Extracted data entries:
========================

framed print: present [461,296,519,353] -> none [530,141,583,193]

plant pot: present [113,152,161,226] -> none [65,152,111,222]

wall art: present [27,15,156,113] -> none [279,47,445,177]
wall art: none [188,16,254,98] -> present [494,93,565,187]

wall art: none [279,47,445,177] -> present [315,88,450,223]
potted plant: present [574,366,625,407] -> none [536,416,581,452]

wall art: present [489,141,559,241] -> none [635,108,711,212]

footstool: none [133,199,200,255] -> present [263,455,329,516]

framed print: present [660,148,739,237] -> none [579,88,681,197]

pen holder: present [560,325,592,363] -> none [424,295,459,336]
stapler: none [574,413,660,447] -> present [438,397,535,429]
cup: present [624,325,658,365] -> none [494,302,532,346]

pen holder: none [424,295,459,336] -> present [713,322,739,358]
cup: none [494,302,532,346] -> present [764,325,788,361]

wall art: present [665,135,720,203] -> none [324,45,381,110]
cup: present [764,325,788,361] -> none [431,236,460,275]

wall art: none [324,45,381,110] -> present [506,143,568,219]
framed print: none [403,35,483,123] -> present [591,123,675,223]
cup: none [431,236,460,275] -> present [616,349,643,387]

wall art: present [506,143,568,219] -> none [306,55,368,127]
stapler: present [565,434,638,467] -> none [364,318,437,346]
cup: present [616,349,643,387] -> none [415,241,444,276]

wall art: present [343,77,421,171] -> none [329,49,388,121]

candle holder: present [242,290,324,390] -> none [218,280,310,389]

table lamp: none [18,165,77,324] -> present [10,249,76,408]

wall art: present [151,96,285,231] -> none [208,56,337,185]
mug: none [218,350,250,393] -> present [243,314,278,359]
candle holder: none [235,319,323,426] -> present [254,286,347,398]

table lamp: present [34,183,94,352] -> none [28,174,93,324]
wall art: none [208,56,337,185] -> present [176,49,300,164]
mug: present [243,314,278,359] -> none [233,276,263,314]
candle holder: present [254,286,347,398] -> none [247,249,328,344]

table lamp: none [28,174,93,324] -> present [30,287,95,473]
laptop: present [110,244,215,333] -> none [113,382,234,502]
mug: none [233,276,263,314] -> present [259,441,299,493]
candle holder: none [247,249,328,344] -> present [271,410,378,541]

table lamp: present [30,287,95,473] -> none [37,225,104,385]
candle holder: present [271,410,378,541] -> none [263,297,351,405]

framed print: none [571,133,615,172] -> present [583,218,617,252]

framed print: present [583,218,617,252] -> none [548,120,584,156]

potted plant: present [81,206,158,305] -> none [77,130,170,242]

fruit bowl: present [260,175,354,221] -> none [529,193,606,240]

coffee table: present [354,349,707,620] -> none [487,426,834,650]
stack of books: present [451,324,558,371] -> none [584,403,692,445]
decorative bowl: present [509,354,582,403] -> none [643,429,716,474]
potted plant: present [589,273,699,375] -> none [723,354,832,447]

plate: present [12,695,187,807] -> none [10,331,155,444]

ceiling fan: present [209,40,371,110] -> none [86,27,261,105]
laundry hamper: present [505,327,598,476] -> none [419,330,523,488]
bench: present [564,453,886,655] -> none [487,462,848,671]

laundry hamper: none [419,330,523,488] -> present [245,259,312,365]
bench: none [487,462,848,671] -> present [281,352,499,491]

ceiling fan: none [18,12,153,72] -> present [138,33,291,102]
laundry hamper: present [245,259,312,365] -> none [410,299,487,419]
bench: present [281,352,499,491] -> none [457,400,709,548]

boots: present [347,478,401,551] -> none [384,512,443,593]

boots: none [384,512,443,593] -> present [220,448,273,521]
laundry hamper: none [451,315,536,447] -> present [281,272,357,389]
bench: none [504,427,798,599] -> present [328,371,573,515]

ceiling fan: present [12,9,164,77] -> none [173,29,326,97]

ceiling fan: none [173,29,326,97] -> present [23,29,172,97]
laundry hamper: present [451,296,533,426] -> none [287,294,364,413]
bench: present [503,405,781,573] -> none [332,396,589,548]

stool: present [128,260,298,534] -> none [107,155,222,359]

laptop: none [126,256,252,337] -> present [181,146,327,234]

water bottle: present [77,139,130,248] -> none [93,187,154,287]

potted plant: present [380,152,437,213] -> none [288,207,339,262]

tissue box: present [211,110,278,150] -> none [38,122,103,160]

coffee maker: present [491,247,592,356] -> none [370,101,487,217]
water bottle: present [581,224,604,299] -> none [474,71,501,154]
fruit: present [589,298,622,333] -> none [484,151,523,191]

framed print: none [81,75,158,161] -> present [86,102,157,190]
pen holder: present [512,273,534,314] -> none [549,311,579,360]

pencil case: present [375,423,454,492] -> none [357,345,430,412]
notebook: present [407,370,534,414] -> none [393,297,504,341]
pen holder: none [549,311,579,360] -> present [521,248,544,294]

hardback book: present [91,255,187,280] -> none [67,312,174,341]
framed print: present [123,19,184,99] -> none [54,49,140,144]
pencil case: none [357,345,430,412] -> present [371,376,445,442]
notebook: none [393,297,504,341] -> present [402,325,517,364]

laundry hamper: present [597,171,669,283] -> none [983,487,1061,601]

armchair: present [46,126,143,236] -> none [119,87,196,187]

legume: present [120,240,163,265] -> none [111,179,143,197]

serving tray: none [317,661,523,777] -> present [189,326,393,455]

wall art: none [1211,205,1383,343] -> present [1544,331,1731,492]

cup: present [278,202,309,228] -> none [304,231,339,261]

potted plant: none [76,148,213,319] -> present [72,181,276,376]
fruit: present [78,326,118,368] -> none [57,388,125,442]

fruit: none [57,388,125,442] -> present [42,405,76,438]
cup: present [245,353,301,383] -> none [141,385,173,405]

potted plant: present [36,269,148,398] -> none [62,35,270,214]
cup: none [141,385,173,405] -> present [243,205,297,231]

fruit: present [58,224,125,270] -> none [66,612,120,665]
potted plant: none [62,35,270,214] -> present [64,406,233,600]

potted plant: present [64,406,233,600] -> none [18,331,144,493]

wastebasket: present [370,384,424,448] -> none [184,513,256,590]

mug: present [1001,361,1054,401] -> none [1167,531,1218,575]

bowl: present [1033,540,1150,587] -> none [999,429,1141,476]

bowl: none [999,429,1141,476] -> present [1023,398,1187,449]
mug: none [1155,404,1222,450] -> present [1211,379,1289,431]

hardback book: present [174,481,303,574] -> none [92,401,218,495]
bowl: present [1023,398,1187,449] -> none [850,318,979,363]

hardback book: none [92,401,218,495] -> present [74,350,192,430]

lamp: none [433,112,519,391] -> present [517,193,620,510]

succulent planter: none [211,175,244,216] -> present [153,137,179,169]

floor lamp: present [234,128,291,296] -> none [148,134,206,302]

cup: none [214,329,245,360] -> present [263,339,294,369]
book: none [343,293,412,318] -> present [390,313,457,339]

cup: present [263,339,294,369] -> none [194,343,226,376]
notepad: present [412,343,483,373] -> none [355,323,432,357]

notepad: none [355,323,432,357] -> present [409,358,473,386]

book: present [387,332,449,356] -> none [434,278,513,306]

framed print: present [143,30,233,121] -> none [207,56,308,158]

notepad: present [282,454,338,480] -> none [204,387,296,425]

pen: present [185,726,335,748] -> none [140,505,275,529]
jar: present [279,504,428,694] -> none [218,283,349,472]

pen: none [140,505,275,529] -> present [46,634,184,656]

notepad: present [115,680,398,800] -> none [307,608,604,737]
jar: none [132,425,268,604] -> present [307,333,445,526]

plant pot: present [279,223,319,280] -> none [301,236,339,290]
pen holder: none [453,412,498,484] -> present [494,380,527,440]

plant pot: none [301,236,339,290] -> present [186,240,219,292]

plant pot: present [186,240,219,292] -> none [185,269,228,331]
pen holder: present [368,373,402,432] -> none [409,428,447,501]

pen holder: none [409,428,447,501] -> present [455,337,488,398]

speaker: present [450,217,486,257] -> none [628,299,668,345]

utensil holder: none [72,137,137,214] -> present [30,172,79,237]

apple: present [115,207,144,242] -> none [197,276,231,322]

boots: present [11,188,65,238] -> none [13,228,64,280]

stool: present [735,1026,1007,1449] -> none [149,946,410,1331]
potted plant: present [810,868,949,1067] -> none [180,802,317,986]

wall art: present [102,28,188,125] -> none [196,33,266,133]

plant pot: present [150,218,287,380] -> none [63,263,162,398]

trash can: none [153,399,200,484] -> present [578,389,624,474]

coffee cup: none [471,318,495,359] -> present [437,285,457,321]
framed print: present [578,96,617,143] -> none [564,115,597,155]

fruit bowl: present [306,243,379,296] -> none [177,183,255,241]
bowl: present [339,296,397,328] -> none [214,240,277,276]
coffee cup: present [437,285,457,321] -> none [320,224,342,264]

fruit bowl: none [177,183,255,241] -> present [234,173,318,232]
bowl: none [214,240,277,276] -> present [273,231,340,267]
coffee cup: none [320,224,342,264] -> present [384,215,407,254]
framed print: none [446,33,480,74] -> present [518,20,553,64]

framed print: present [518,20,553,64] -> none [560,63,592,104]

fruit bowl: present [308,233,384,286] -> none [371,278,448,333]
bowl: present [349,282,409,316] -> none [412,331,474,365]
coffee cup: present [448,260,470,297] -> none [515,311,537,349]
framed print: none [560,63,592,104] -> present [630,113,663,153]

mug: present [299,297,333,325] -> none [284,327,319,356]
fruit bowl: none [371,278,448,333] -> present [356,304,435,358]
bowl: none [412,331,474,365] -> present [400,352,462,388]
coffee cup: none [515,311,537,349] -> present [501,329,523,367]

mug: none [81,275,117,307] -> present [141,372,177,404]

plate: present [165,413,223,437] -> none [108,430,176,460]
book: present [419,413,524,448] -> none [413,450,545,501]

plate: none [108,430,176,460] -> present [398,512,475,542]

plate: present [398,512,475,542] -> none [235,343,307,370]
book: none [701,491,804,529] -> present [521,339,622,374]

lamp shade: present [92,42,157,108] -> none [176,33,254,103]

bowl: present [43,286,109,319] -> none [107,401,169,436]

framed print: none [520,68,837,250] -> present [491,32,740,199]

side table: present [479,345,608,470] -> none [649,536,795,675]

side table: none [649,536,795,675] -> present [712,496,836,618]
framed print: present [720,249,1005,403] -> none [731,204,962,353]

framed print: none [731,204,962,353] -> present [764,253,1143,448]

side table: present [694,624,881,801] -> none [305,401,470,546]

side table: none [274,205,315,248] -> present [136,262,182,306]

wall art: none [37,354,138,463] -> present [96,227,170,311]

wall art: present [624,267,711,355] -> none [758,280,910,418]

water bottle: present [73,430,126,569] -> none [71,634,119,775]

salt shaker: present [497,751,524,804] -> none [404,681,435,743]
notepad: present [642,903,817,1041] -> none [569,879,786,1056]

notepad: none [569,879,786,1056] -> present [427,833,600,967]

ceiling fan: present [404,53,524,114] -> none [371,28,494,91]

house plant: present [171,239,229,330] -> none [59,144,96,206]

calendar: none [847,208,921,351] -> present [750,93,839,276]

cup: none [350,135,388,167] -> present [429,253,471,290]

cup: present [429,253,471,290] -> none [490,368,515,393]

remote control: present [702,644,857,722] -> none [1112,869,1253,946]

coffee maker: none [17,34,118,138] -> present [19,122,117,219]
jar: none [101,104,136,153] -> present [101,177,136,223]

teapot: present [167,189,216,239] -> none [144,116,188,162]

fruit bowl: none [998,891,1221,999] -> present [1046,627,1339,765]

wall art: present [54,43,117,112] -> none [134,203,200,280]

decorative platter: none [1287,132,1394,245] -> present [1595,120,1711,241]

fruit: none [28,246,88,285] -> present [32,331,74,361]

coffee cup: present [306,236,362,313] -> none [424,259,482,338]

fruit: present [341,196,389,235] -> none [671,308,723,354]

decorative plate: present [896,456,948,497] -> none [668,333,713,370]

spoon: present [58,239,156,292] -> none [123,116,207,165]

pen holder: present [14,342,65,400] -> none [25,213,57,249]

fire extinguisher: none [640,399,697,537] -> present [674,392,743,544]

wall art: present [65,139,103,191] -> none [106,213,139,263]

========================

TASK BRIEF: Transcribe the records above exactly, beginning at the line that contains "wall art: present [665,135,720,203]" and ending with the line that contains "cup: none [431,236,460,275]", both included, and nothing else.

ANSWER FOR THE TASK:
wall art: present [665,135,720,203] -> none [324,45,381,110]
cup: present [764,325,788,361] -> none [431,236,460,275]

wall art: none [324,45,381,110] -> present [506,143,568,219]
framed print: none [403,35,483,123] -> present [591,123,675,223]
cup: none [431,236,460,275] -> present [616,349,643,387]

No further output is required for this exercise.